> PROBLEM TO WORK ON: Copy out word for word the part of the rows that starts with the line containing "0: median -130.4, box" and ends with the line containing "Between -1 and", including both of those lines.

**********

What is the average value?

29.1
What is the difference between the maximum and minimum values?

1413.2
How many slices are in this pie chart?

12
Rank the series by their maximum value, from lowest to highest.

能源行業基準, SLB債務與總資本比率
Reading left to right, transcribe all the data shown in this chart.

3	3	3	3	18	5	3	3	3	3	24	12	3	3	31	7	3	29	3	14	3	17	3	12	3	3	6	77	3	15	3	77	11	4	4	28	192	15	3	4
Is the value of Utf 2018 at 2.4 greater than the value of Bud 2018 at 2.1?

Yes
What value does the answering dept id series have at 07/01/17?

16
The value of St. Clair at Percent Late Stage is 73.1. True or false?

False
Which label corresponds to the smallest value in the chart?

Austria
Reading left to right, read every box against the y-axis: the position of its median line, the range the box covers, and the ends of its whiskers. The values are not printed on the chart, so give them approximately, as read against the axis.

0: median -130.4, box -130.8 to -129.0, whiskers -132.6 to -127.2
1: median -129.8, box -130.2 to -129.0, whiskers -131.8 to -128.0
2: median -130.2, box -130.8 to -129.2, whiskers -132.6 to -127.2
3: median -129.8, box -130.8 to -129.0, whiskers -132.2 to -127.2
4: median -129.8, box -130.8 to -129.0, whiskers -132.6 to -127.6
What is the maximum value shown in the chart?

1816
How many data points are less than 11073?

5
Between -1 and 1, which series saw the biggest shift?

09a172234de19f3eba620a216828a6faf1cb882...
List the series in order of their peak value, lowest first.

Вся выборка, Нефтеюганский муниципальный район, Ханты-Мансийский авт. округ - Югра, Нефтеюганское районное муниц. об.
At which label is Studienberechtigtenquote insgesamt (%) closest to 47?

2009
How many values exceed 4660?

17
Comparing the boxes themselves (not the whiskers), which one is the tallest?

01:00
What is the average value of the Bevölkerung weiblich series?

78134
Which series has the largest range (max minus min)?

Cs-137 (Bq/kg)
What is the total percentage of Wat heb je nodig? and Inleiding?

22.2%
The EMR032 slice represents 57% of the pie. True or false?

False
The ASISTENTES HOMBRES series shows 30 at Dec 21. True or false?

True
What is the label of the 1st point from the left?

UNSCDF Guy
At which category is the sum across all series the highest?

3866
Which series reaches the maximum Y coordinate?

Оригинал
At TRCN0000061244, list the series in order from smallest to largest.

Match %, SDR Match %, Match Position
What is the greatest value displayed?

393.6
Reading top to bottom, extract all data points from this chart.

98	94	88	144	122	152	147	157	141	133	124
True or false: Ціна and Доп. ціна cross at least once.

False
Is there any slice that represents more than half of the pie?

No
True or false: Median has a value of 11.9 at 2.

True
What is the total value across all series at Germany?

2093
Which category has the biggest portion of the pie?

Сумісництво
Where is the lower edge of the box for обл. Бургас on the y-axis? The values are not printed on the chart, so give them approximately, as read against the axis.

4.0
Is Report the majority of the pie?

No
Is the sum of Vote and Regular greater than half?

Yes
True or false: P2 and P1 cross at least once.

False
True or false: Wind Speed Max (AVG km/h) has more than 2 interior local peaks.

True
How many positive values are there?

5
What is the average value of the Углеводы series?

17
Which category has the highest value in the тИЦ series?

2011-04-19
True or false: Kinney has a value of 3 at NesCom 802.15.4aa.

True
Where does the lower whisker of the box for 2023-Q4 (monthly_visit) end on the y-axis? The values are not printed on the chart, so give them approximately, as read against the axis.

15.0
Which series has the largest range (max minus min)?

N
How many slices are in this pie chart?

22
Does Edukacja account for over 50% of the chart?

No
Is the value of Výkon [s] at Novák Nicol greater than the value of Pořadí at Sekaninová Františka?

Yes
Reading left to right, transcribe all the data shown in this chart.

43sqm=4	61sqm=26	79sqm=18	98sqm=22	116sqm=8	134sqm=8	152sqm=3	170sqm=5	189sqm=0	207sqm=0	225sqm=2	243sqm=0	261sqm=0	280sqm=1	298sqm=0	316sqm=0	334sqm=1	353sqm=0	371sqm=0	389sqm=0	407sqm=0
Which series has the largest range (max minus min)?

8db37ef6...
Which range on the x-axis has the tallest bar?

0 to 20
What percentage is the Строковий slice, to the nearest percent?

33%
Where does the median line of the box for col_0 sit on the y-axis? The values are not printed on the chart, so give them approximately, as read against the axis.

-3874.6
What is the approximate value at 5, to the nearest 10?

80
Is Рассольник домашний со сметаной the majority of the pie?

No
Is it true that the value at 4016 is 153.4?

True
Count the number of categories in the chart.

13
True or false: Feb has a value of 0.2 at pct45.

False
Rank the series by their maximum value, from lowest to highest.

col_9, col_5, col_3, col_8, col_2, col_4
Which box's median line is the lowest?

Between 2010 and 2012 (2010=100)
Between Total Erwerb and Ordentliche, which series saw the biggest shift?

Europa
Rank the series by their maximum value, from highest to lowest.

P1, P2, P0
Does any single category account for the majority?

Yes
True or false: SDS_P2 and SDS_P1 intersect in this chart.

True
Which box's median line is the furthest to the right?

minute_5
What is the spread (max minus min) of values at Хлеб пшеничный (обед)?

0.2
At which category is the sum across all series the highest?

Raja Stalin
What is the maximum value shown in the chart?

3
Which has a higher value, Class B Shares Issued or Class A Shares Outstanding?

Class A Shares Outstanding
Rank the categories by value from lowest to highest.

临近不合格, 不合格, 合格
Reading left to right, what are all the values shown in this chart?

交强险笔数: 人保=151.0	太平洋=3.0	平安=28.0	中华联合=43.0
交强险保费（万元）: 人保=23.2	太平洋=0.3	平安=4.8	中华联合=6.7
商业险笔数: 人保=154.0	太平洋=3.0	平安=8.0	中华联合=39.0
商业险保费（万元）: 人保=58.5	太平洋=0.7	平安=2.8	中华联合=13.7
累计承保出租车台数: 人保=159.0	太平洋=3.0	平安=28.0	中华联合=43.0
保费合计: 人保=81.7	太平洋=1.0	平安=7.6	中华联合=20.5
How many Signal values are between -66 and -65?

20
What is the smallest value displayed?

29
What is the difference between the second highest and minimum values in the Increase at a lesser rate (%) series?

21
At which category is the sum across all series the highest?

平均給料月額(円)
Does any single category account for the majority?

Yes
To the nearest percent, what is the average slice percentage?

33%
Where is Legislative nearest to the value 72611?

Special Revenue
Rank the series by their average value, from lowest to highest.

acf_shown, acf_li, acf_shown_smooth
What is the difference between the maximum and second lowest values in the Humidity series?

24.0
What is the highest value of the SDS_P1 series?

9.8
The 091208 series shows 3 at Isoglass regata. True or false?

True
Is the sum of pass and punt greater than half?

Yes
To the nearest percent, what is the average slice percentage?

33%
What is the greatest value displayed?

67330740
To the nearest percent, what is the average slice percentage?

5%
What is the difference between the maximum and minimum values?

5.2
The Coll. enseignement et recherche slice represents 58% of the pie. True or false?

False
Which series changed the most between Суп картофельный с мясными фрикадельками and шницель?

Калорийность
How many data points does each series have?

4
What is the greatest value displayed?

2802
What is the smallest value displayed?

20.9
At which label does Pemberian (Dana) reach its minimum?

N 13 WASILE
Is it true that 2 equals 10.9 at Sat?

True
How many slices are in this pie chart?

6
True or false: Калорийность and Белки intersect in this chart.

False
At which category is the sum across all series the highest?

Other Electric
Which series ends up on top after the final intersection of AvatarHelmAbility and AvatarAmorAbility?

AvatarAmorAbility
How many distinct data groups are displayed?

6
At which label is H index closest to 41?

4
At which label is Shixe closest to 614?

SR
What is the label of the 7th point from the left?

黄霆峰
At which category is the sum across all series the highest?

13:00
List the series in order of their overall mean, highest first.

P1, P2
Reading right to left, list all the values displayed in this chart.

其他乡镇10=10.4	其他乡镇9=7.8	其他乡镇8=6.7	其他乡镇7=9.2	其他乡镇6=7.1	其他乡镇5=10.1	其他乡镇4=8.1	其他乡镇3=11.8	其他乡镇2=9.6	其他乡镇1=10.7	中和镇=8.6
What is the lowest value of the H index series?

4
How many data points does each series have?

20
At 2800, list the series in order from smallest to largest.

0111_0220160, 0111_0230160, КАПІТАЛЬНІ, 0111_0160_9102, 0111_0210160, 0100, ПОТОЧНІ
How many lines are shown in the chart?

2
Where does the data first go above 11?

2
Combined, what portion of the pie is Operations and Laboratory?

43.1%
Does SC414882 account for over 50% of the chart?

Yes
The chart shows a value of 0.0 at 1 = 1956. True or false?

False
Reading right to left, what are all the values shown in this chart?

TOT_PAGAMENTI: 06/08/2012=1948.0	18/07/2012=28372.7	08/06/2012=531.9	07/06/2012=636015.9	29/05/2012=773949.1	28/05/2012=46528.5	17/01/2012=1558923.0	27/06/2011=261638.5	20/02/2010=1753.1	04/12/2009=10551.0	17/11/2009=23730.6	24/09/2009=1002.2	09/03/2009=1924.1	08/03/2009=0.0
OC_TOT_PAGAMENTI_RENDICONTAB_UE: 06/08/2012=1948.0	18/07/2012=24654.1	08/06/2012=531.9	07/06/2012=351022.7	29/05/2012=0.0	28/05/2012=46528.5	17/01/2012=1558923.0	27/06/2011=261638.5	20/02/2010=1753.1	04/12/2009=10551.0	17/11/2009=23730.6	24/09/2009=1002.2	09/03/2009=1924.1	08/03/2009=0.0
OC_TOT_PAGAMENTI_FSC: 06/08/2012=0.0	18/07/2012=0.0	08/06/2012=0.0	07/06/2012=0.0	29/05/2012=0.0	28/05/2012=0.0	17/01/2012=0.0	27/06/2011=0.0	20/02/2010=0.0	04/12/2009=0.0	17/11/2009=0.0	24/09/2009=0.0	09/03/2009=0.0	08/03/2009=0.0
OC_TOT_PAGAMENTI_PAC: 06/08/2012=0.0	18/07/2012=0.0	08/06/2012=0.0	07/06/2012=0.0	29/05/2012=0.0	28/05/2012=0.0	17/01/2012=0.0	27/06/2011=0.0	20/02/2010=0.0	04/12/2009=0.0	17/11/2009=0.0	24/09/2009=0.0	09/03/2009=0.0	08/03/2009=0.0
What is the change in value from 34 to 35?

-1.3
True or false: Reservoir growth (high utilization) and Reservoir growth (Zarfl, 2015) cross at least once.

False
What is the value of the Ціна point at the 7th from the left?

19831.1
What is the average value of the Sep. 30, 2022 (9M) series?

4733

**********

> TASK RESPONSE:
0: median -130.4, box -130.8 to -129.0, whiskers -132.6 to -127.2
1: median -129.8, box -130.2 to -129.0, whiskers -131.8 to -128.0
2: median -130.2, box -130.8 to -129.2, whiskers -132.6 to -127.2
3: median -129.8, box -130.8 to -129.0, whiskers -132.2 to -127.2
4: median -129.8, box -130.8 to -129.0, whiskers -132.6 to -127.6
What is the maximum value shown in the chart?

1816
How many data points are less than 11073?

5
Between -1 and 1, which series saw the biggest shift?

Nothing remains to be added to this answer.